Irish journalist and Parliamentarian T.P. O’Connor visited the United States in June-July 1917 to discuss America’s role in the Great War and the future of Irish Home Rule.

After the United States entered the Great War in 1917 diplomatic and military missions from various European nations came to speak to Wilson Administration officials and engage in public diplomacy with the American people. One hundred years ago today T.P. O’Connor of the Irish Nationalist Party met with President Wilson n the White House. The meeting seemed to go well. O’Connor had arrived in the United States on June 24 and set up headquarters at the Knickerbocker Hotel at 42nd and Broadway in Manhattan. The affable and indefatigable Irish politician and writer had audiences with as many as forty individuals on any given day before moving on to Washington. The war was an obvious topic of discussion wherever O’Conner went. One of his visitors was John Purroy Mitchel, the New York City mayor who was one of the strongest supporters on America’s entry into the war. In a speech in early July during the anniversary of the Battle of Gettysburg he went out of his way to mention the Irish Brigade and Thomas Francis Meagher. Meagher was not at Gettysburg but the audience understood the sentiment.

General Thomas Franics Meagher, born in Ireland in 1823, led the Irish Brigade from First Bull Run through Chancellorsville and was an inspiration to many Irish and Irish-Americans. He fell from a steamboat in the Montana Territory in 1867, 150 years ago this month, and his remains were never recovered. This memorial stands in Brooklyn’s Green-Wood Cemetery.

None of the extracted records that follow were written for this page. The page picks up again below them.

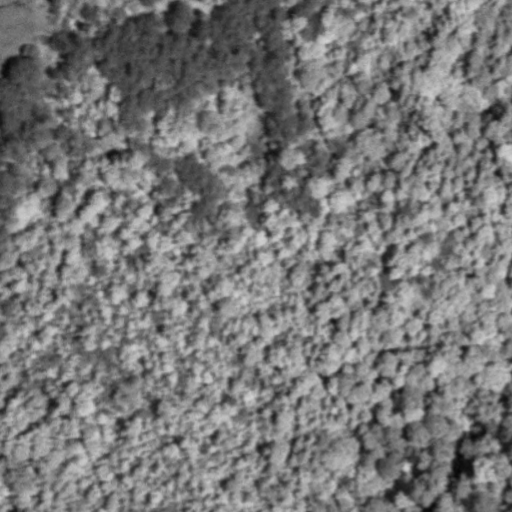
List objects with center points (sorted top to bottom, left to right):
river: (469, 466)
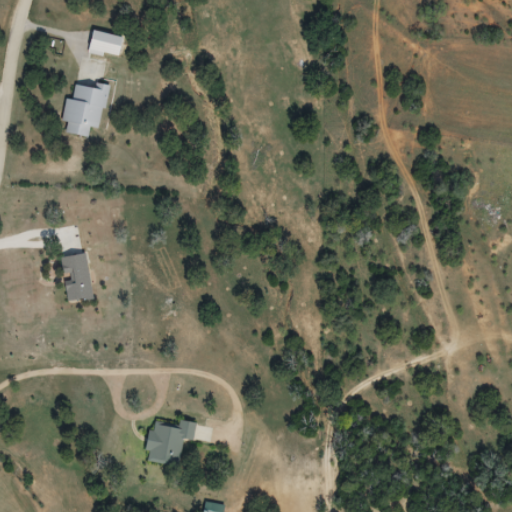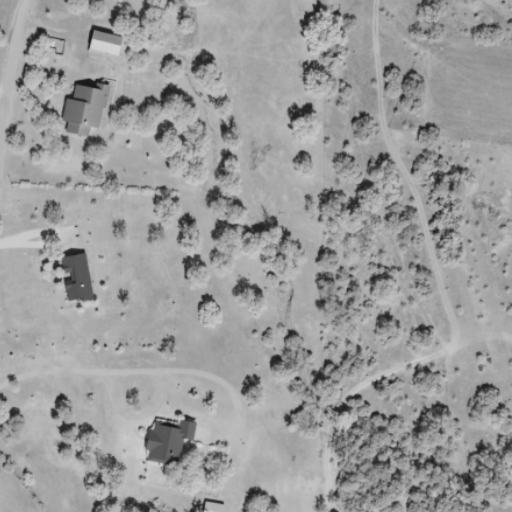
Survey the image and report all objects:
building: (101, 45)
road: (13, 91)
building: (81, 110)
building: (72, 278)
building: (165, 443)
building: (212, 507)
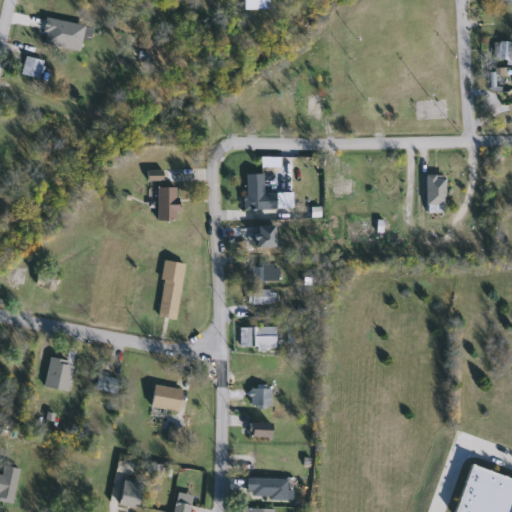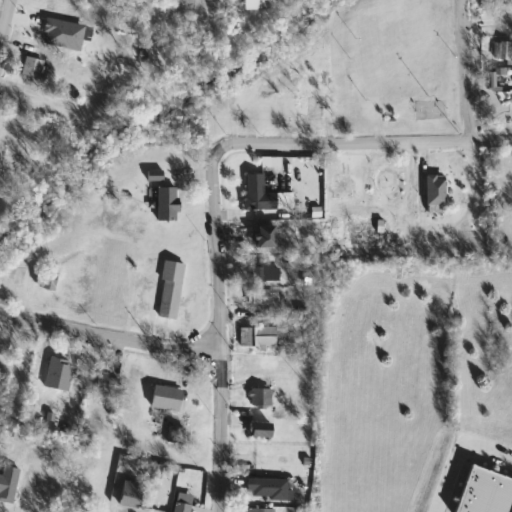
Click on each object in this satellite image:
building: (503, 2)
building: (254, 5)
park: (247, 10)
road: (4, 20)
building: (504, 53)
building: (504, 53)
building: (30, 67)
building: (30, 68)
road: (465, 71)
building: (312, 107)
building: (312, 107)
road: (373, 142)
building: (341, 187)
building: (341, 187)
building: (256, 194)
building: (256, 194)
building: (433, 194)
building: (433, 194)
building: (165, 203)
building: (166, 204)
building: (264, 274)
building: (264, 274)
building: (46, 281)
building: (46, 281)
building: (168, 290)
building: (168, 290)
building: (259, 297)
building: (259, 297)
road: (216, 321)
building: (290, 334)
building: (291, 334)
road: (108, 336)
building: (255, 336)
building: (255, 337)
building: (280, 366)
building: (280, 366)
building: (103, 383)
building: (103, 384)
building: (164, 397)
building: (164, 397)
building: (258, 397)
building: (258, 397)
building: (258, 429)
building: (258, 429)
road: (456, 452)
building: (254, 459)
building: (254, 459)
building: (7, 483)
building: (7, 484)
building: (270, 488)
building: (270, 489)
building: (486, 491)
building: (128, 493)
building: (128, 494)
building: (179, 507)
building: (179, 507)
building: (255, 510)
building: (255, 510)
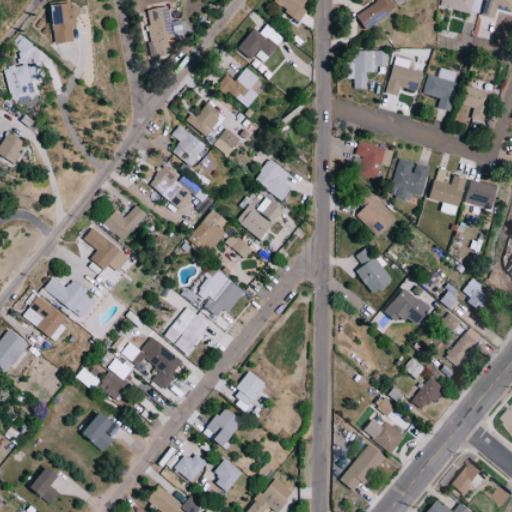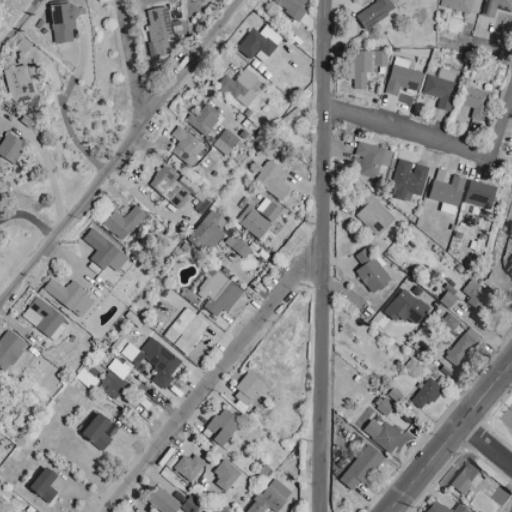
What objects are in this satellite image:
building: (459, 5)
building: (292, 6)
building: (496, 7)
building: (374, 12)
building: (62, 22)
building: (159, 31)
building: (260, 40)
road: (132, 57)
building: (364, 65)
building: (402, 76)
building: (20, 80)
building: (240, 86)
building: (441, 86)
building: (476, 101)
road: (61, 105)
building: (204, 118)
road: (442, 139)
building: (226, 141)
building: (187, 144)
road: (119, 145)
building: (11, 146)
building: (372, 158)
road: (47, 170)
building: (273, 178)
building: (409, 178)
building: (172, 184)
building: (447, 191)
building: (480, 193)
building: (268, 209)
building: (373, 214)
road: (26, 215)
building: (124, 221)
building: (253, 221)
building: (208, 230)
building: (237, 244)
building: (105, 250)
road: (323, 256)
building: (508, 268)
building: (371, 270)
building: (219, 292)
building: (475, 293)
building: (70, 295)
building: (407, 307)
building: (45, 317)
building: (185, 330)
building: (462, 346)
building: (10, 347)
building: (155, 359)
road: (211, 374)
building: (114, 378)
building: (249, 391)
building: (426, 393)
building: (385, 406)
building: (509, 417)
building: (222, 426)
building: (98, 431)
building: (383, 434)
road: (451, 438)
road: (487, 444)
building: (189, 466)
building: (362, 466)
building: (226, 474)
building: (467, 476)
building: (45, 485)
building: (502, 495)
building: (271, 497)
building: (163, 500)
building: (191, 504)
building: (447, 508)
building: (206, 511)
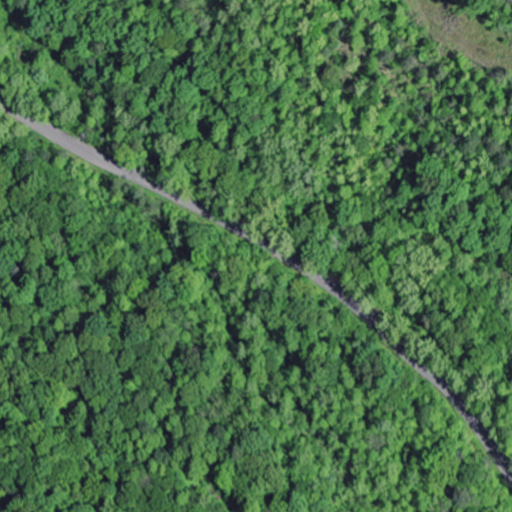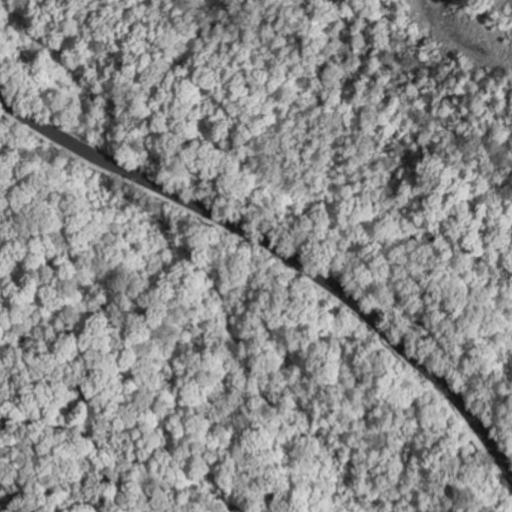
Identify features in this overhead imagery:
road: (280, 249)
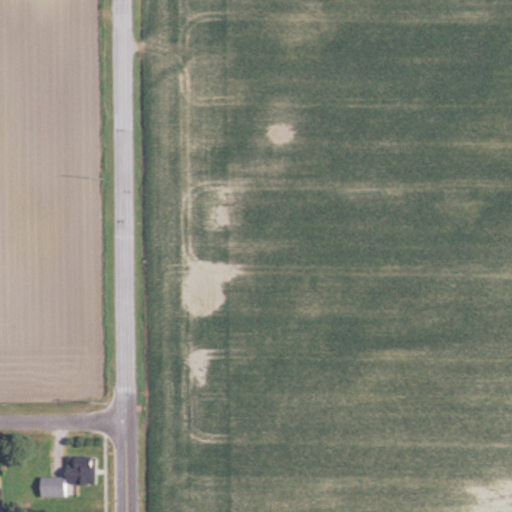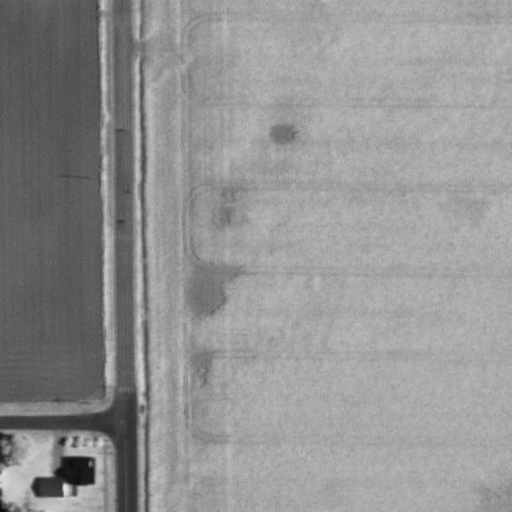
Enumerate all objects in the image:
road: (124, 211)
road: (64, 422)
road: (128, 467)
building: (73, 478)
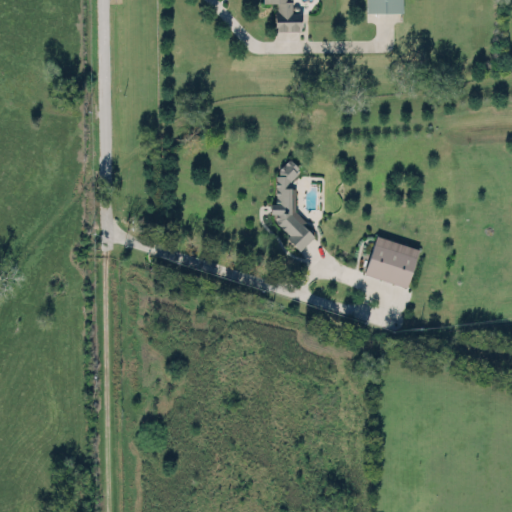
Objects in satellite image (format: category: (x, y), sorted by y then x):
building: (382, 5)
building: (284, 14)
building: (284, 15)
road: (232, 20)
road: (102, 125)
building: (288, 203)
building: (287, 205)
building: (389, 259)
road: (281, 285)
road: (105, 382)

O’Connor’s primary objective, as he readily acknowledged, was garnering support for the Irish Nationalists in the lead-up to the Home Rule Convention to be held in London in late July. The reason for so many meetings was to gauge the sentiments of the Irish-American community. His was a difficult task. It was just fifteen months after the Easter Uprising and representatives from Sinn Féin were coming to the United States shortly after O’Connor returned to London.